↓↓↓

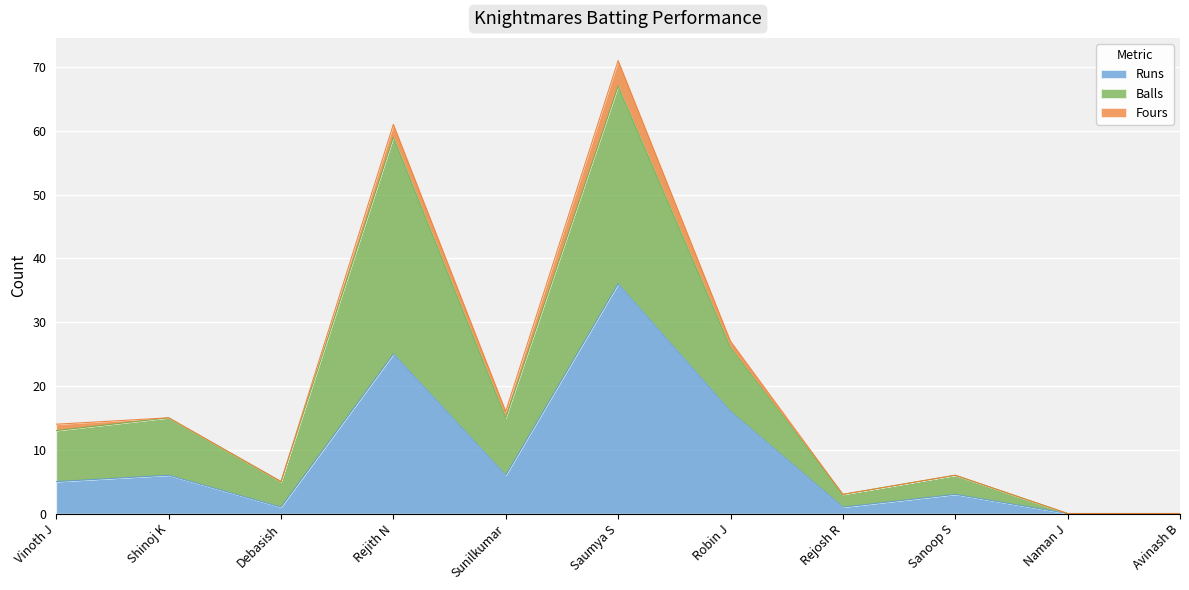

What is the label of the 3rd point from the right?

Sanoop S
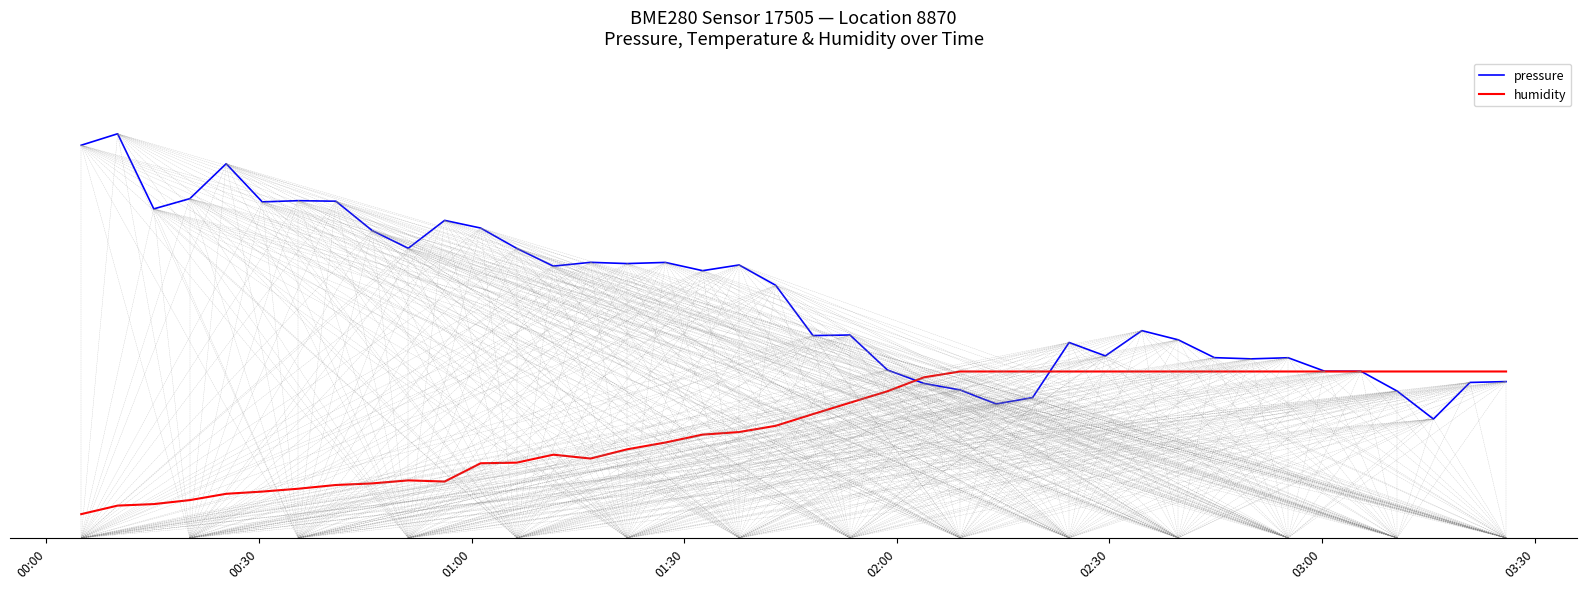

Does the chart have visible grid lines?

No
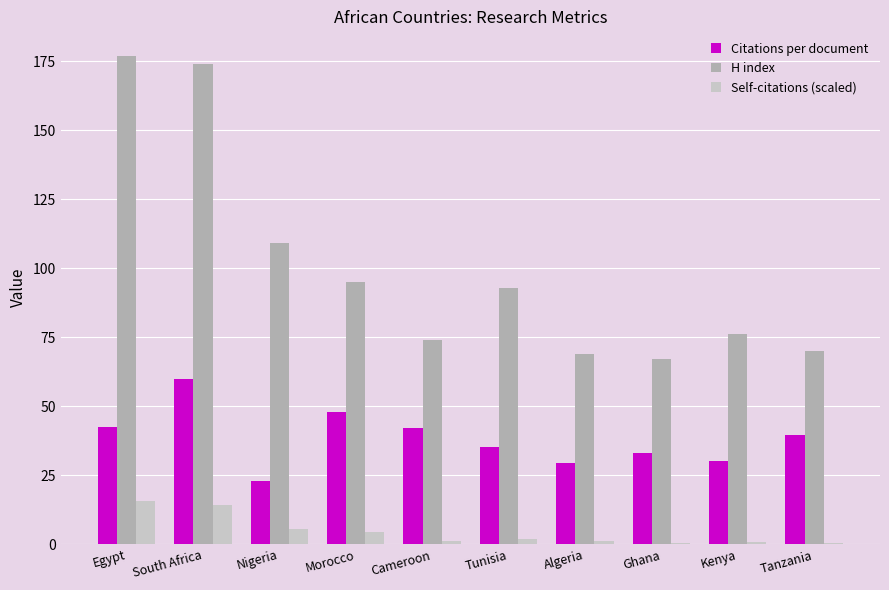

Which series has the largest total across all categories?

H index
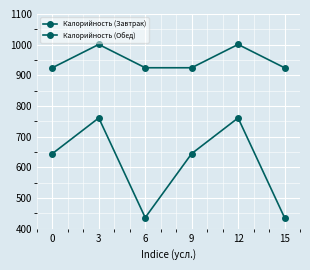

Reading left to right, extract all data points from this chart.

Калорийность (Завтрак): 644.6	761.0	436.0	644.6	761.0	436.0
Калорийность (Обед): 924.7	1000.8	924.7	924.7	1000.8	924.7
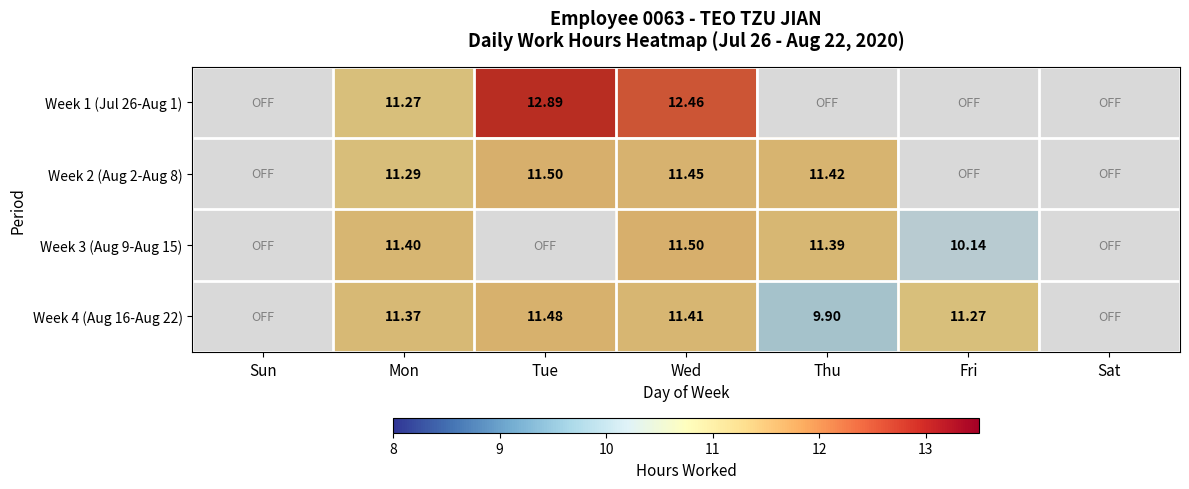

Approximately how many times larger is the value at 27 compared to 3?

1.0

↑↑↑

• [Task description] Retype the text lines of all the items above word for word, leaving out the pictures.

• [Your solution]
What is the label of the 3rd point from the right?

Sanoop S

Does the chart have visible grid lines?

No

Which series has the largest total across all categories?

H index

Reading left to right, extract all data points from this chart.

Калорийность (Завтрак): 644.6	761.0	436.0	644.6	761.0	436.0
Калорийность (Обед): 924.7	1000.8	924.7	924.7	1000.8	924.7

Approximately how many times larger is the value at 27 compared to 3?

1.0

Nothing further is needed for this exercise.